## EXTRACTED MATERIAL
▼

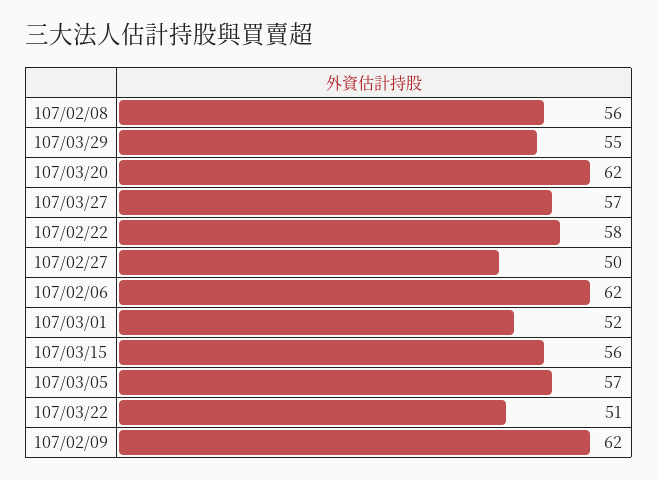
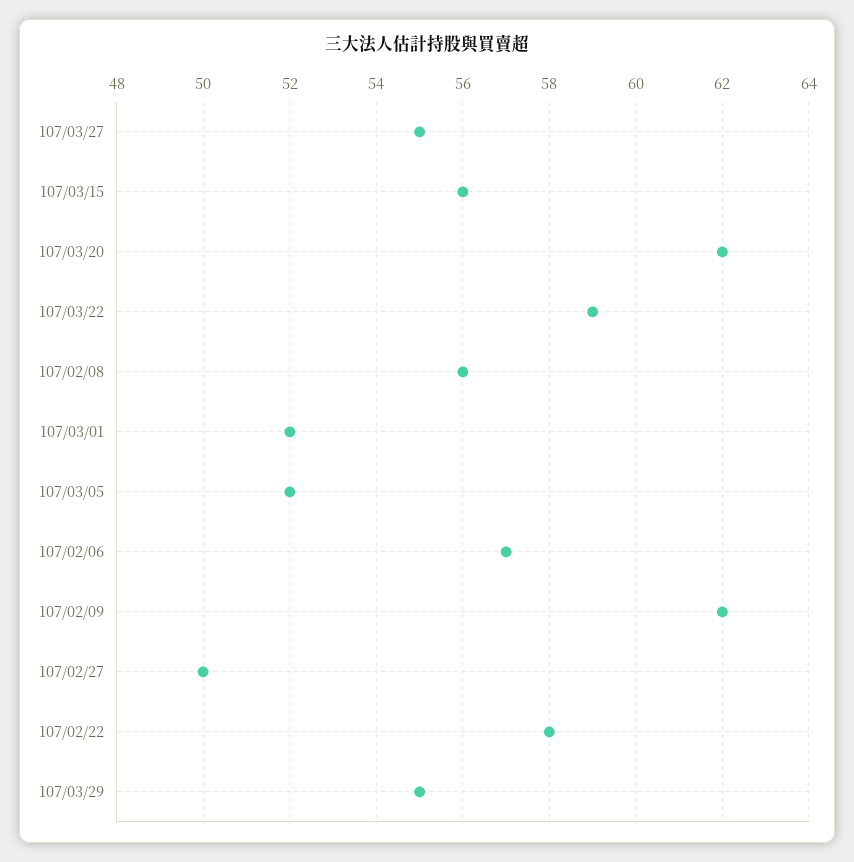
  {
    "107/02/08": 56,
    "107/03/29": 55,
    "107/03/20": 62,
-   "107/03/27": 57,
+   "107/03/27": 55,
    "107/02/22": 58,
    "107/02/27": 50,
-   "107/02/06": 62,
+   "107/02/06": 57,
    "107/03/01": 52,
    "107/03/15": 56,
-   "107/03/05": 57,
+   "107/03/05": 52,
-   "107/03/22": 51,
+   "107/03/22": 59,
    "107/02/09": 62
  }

▲

## WHAT THE TASK ASKS
Word for word, give the listing above again, but drop any pictures.

## SOLUTION TO THIS EXERCISE
  {
    "107/02/08": 56,
    "107/03/29": 55,
    "107/03/20": 62,
-   "107/03/27": 57,
+   "107/03/27": 55,
    "107/02/22": 58,
    "107/02/27": 50,
-   "107/02/06": 62,
+   "107/02/06": 57,
    "107/03/01": 52,
    "107/03/15": 56,
-   "107/03/05": 57,
+   "107/03/05": 52,
-   "107/03/22": 51,
+   "107/03/22": 59,
    "107/02/09": 62
  }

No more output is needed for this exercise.